UNA SFIDA CAPITALE

Se dalle politiche è uscito premiato un nuovo «modello Nord», grazie alla buona amministrazione dei sindaci della Lega, il ballottaggio di domenica mette in discussione il totem del modello Roma. Il Campidoglio, per il centrodestra, non sarebbe soltanto la conquista della Capitale. Significherebbe espugnare l'unica e ultima grande «fortezza elettorale» che insieme a Napoli ha resistito ad ogni cambiamento dal 1993 a oggi: persino Bologna nel frattempo ha conosciuto la nuova stagione di Guazzaloca. Roma occupa il palcoscenico della grande rappresentazione mediatica: vincere, per il centrodestra, vorrebbe dire impadronirsi di un simbolo.
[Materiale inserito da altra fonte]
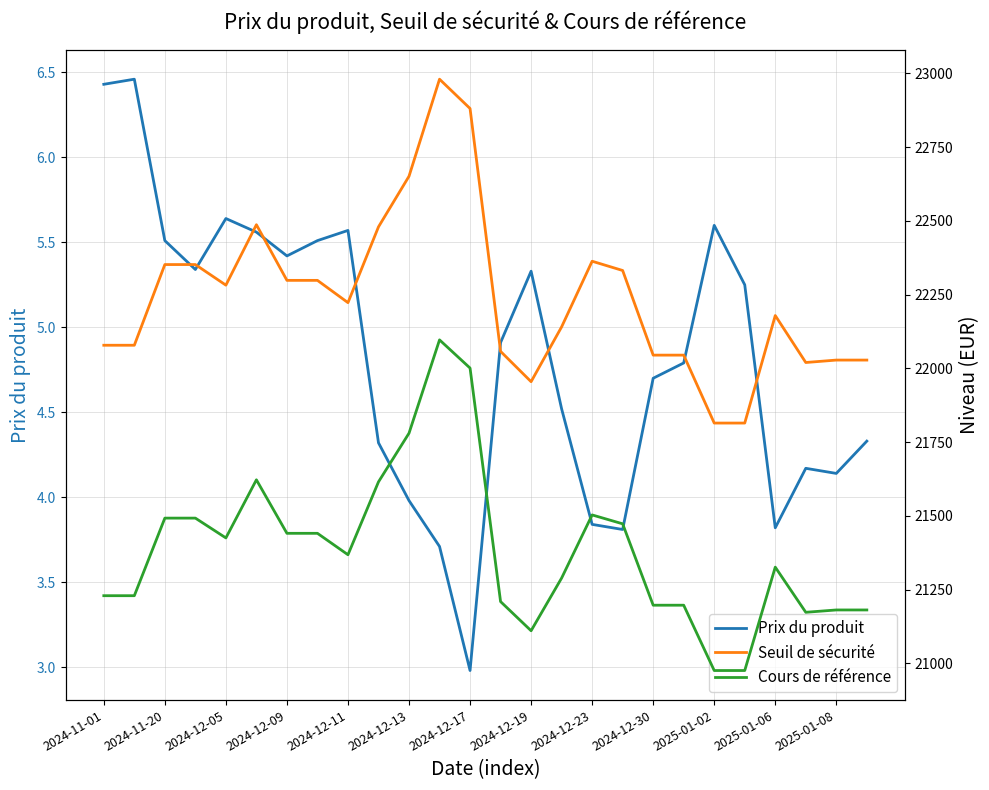

The Prix du produit series shows 7.3 at 2025-01-08. True or false?

False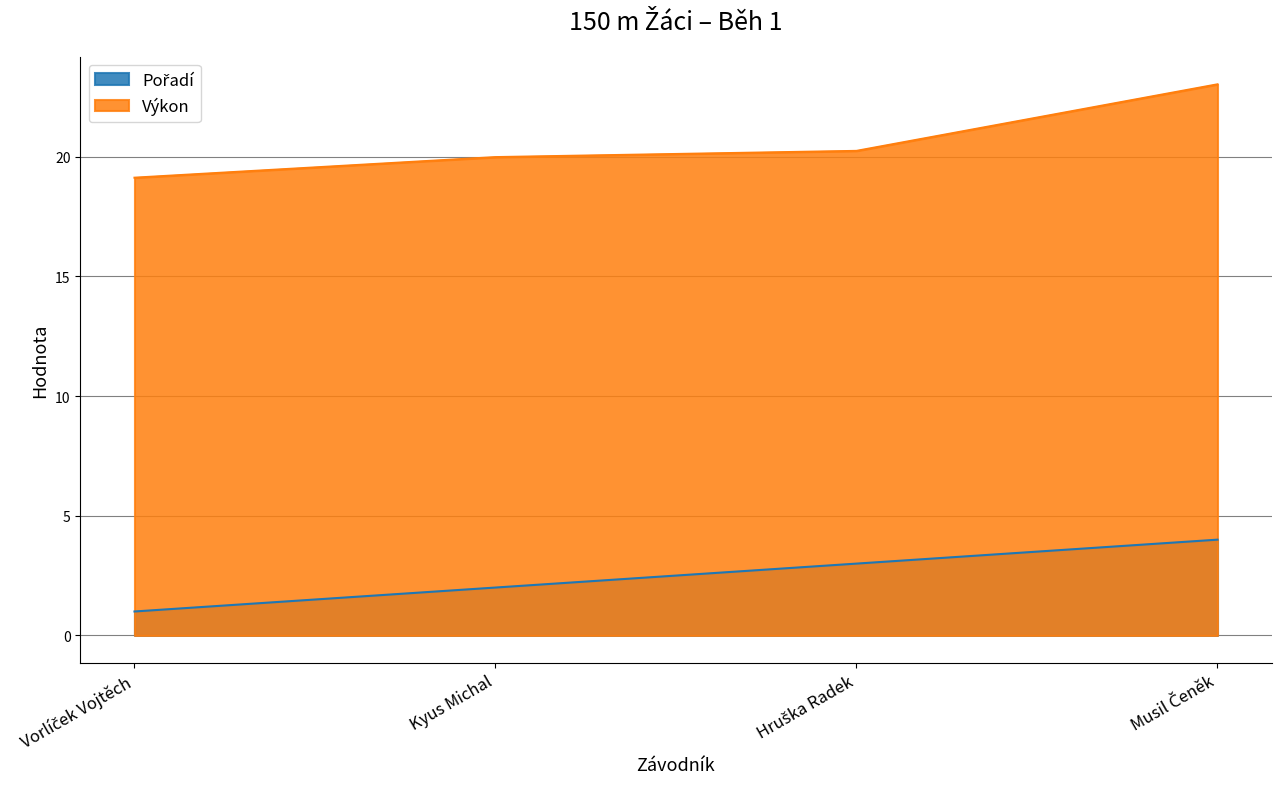

List the labels in order of Výkon value, smallest first.

Vorlíček Vojtěch, Kyus Michal, Hruška Radek, Musil Čeněk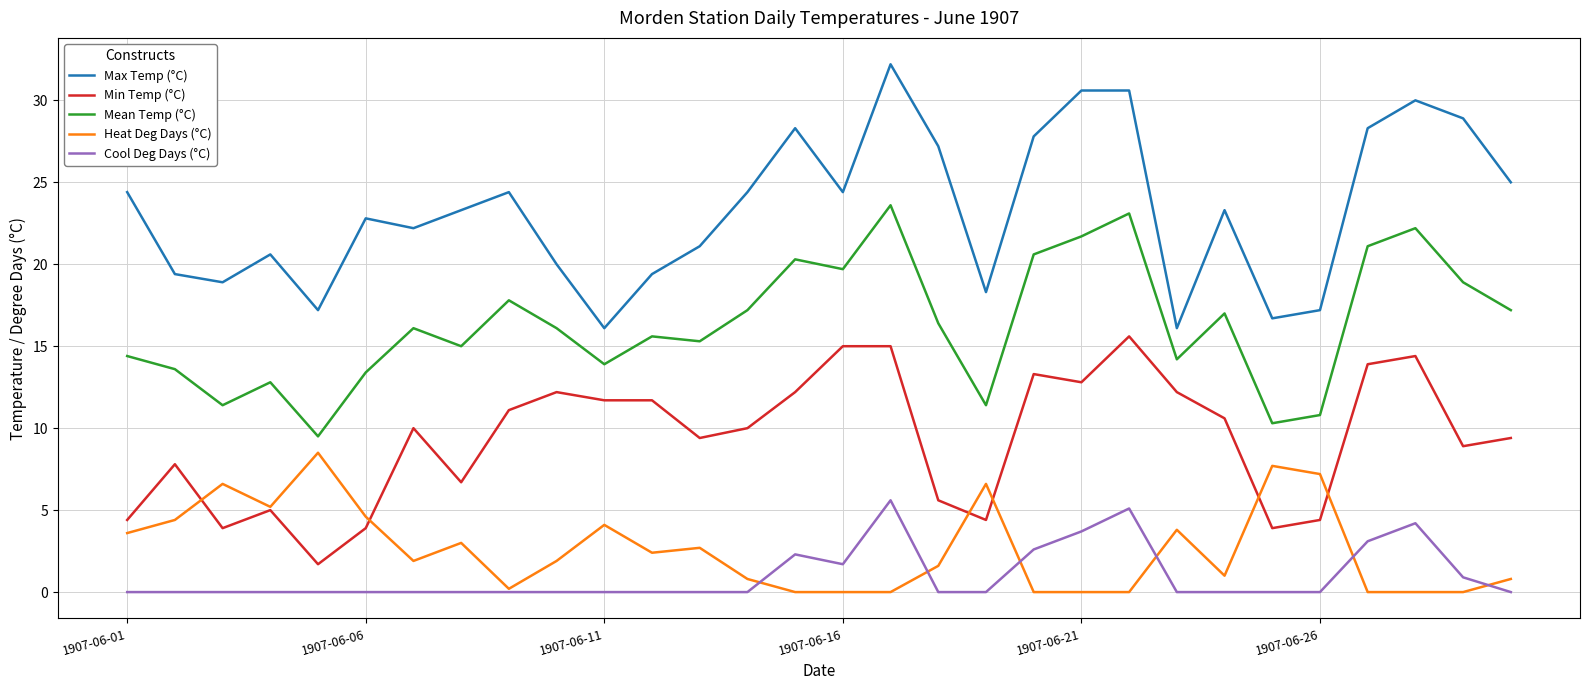

Reading left to right, what are all the values shown in this chart?

Max Temp (°C): 24.4	19.4	18.9	20.6	17.2	22.8	22.2	23.3	24.4	20.0	16.1	19.4	21.1	24.4	28.3	24.4	32.2	27.2	18.3	27.8	30.6	30.6	16.1	23.3	16.7	17.2	28.3	30.0	28.9	25.0
Min Temp (°C): 4.4	7.8	3.9	5.0	1.7	3.9	10.0	6.7	11.1	12.2	11.7	11.7	9.4	10.0	12.2	15.0	15.0	5.6	4.4	13.3	12.8	15.6	12.2	10.6	3.9	4.4	13.9	14.4	8.9	9.4
Mean Temp (°C): 14.4	13.6	11.4	12.8	9.5	13.4	16.1	15.0	17.8	16.1	13.9	15.6	15.3	17.2	20.3	19.7	23.6	16.4	11.4	20.6	21.7	23.1	14.2	17.0	10.3	10.8	21.1	22.2	18.9	17.2
Heat Deg Days (°C): 3.6	4.4	6.6	5.2	8.5	4.6	1.9	3.0	0.2	1.9	4.1	2.4	2.7	0.8	0.0	0.0	0.0	1.6	6.6	0.0	0.0	0.0	3.8	1.0	7.7	7.2	0.0	0.0	0.0	0.8
Cool Deg Days (°C): 0.0	0.0	0.0	0.0	0.0	0.0	0.0	0.0	0.0	0.0	0.0	0.0	0.0	0.0	2.3	1.7	5.6	0.0	0.0	2.6	3.7	5.1	0.0	0.0	0.0	0.0	3.1	4.2	0.9	0.0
Roma è molto più che un Municipio. È una città stato che gode dei fondi per Roma Capitale: dagli stanziamenti straordinari per le infrastrutture a quelli per i grandi eventi del villaggio globale. Il sindaco di Roma è più noto di un ministro, può permettersi di chiedere a George Clooney di offrirgli il più aromatico dei caffè elettorali, «what else?». Il sindaco di Roma governa una città che ha potuto costruirsi una propria «politica estera», autonoma nel mondo, una vetrina succulenta, dagli attori invitati al festival del Cinema, alle visite bilaterali di Veltroni in Romania. Roma - in questi anni - è diventata una città che custodiva il forziere economico del decennio ulivista. Non a caso gli ultimi due sindaci di centrosinistra sono stati incoronati candidati premier, nella convinzione che il modello Roma fosse esportabile e vincente anche sul piano nazionale.
Governare Roma per 15 anni filati ha significato per Veltroni e Rutelli mettere sotto contratto una intera generazione di amministratori, in un intreccio di disinvolti passaggi di poltrona dalle municipalizzate alla Rai. Per i romani, però, la «buona amministrazione», che al nord ha prodotto il miracolo elettorale del Carroccio, si è incarnata più nell’effimero delle Notti Bianche che nel concreto della sicurezza.

Ma forse i romani sono stanchi di notti bianche per la paura. E se questo clima si traducesse in una sconfitta di Rutelli, il tassametro dei consensi capitolini si azzererebbe. E Veltroni potrebbe scendere dal taxi in corsa.